У меня нет слов, чтобы описать то мрачное безвременье, ту бесконечную череду периодов сна и бодрствования во мраке. Порой я не мог отличить сон и реальность — от беспрестанного вращения звездной сферы даже перед закрытыми глазами все время стоял убегающий вниз рисунок созвездий, и головокружение становилось настоящей пыткой. Алмазно-ледяное многоцветье Млечного Пути не радовало меня — мне думалось, если я вдруг каким-нибудь чудом снова попаду на Камей, я не смогу без содрогания смотреть ночью на небо. Но странное дело — даже к такой невыносимой жизни я смог привыкнуть. Я содрогался, думая о том, что запасы пищи и воды в капсуле когда-нибудь подойдут к концу. Я со страхом представлял себе столкновение с метеоритом, и тесные стеклянные объятья моей тюрьмы начинали казаться уютными и комфортными. В довершение я вновь начал тешить себя безумными надеждами: я вообразил, что кто-то на Камее мог наблюдать затмение, увидеть в телескоп мою капсулу, и теперь меня ищут. Эта идея на несколько «дней» вывела меня из ступора, но вскоре я почти забыл о ней, и лишь временами, когда случались наиболее сильные приступы клаустрофобии, я говорил себе (в глубине души не веря в это), что меня ищут и скоро спасут, и это ненадолго успокаивало. Надеяться на то, что меня подберет случайный корабль, тоже было глупо. Если между Камеем и Кулхусом существовало регулярное сообщение, то сюда, по другую сторону, ни один корабль не заглядывал уже много десятков лет. Ближайшая к Камею планета, Юсуф, представляла собой огромный светящийся шар из сжатых чудовищным давлением газов, и была никому неинтересна. Я поискал Юсуф глазами, но не нашел — по-видимому, он в это время ушел за Кассандру. Скрылся в бесконечной черной пустоте и лиловый огонек Камея. Я остался наедине со звездами.

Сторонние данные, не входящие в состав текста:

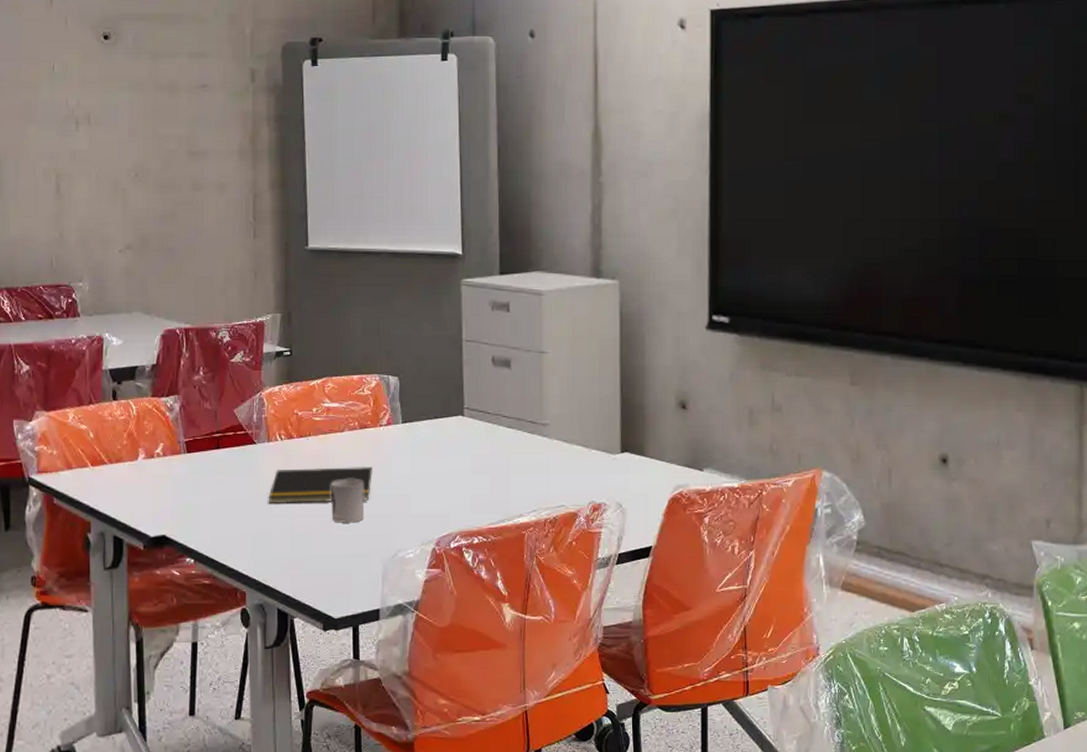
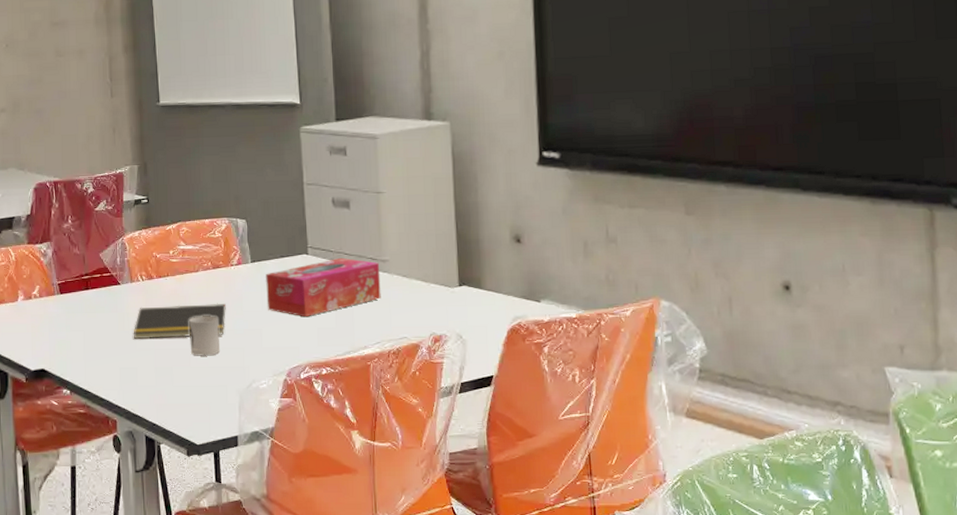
tissue box: none [417,420,540,483] -> present [266,257,381,317]

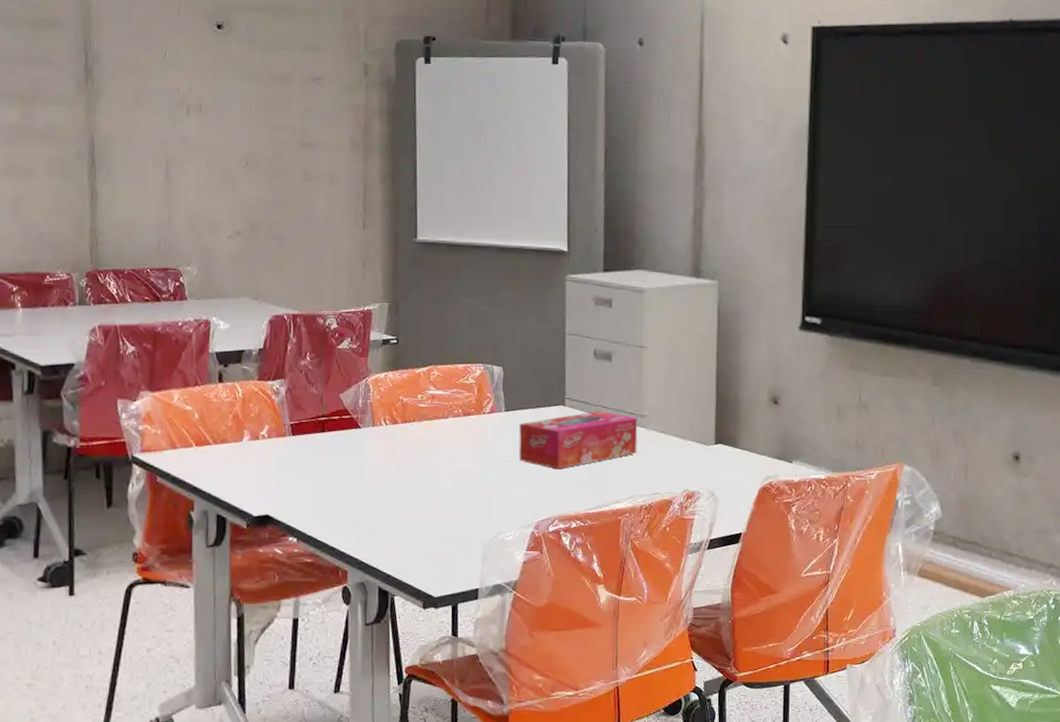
notepad: present [133,303,226,339] -> none [372,451,475,487]
cup: present [189,316,221,356] -> none [433,464,466,506]

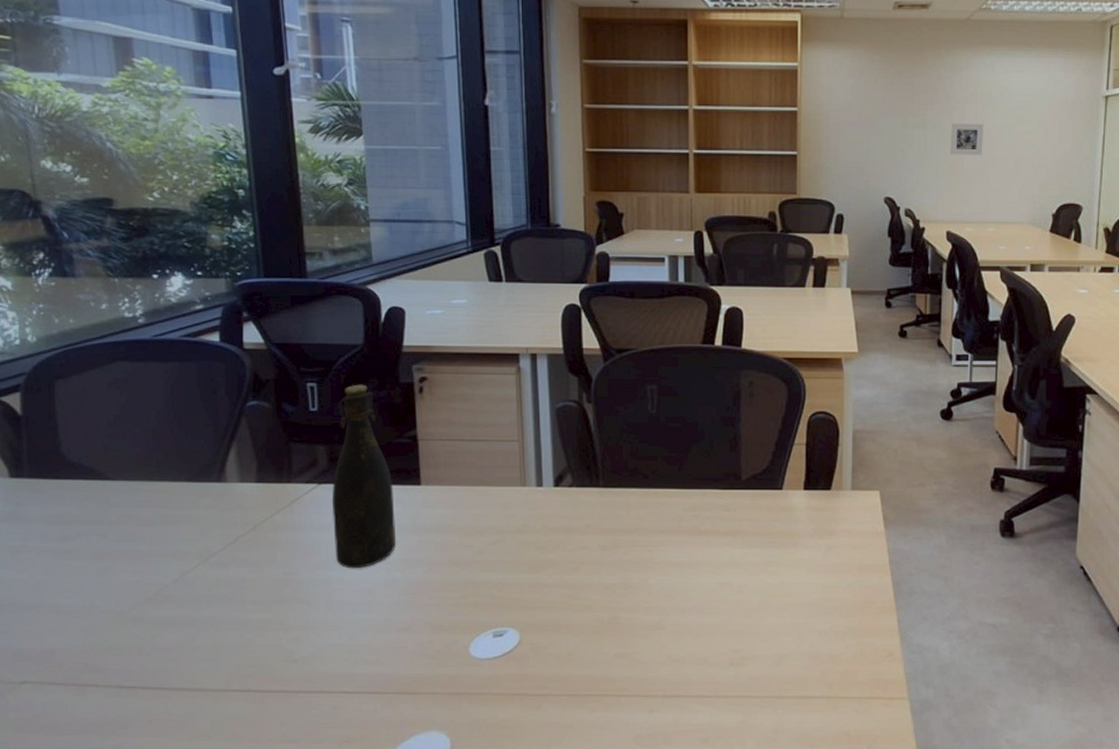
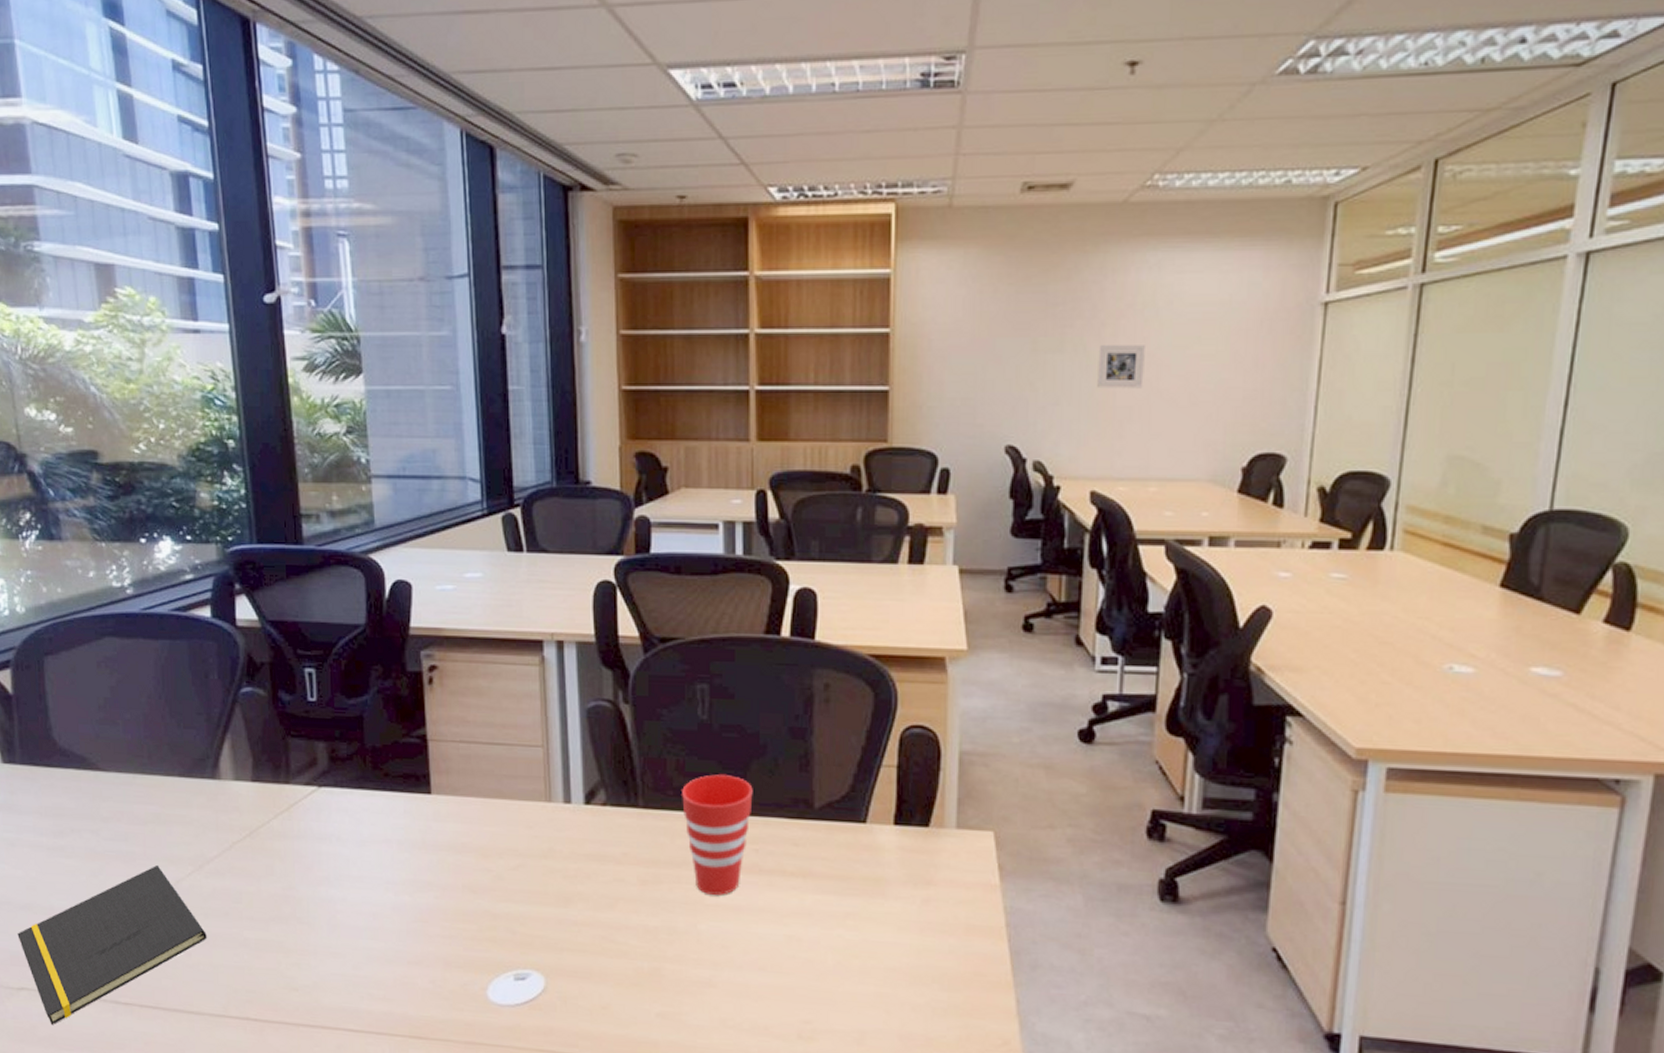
notepad: none [21,560,211,714] -> present [17,864,207,1026]
bottle: present [331,384,397,569] -> none [333,671,405,888]
cup: none [635,457,693,554] -> present [682,774,753,895]

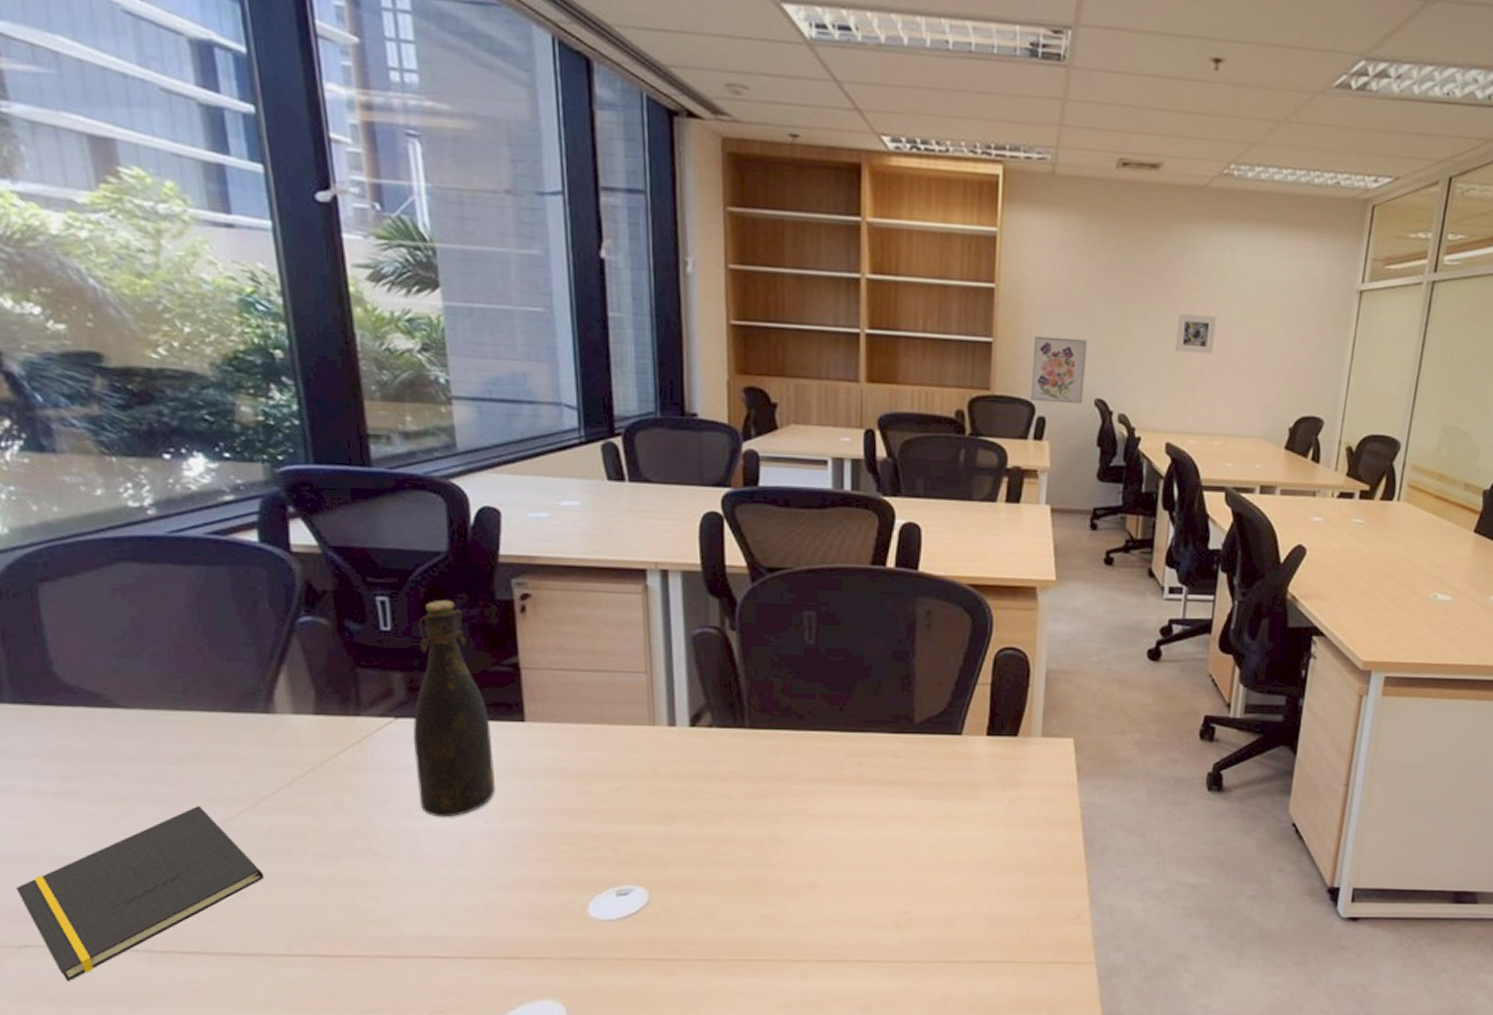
bottle: none [333,671,405,888] -> present [412,599,496,818]
cup: present [682,774,753,895] -> none [788,695,857,805]
wall art: none [932,380,995,453] -> present [1030,336,1088,405]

В созерцании их холодного блеска минула вечность.
Как-то раз я очнулся от смутной полубезумной грезы о своем детстве; я услышал идущие снизу знакомые булькающие звуки и приготовился есть. Но из трубочки, бывшей когда-то прозрачной, а теперь густо покрытой изнутри засохшим белковым концентратом, ничего не появилось. Вскоре прекратились и звуки. Я мигом пришел в себя, и короткая нервная дрожь сотрясла тело. Запасы пищи подошли к концу!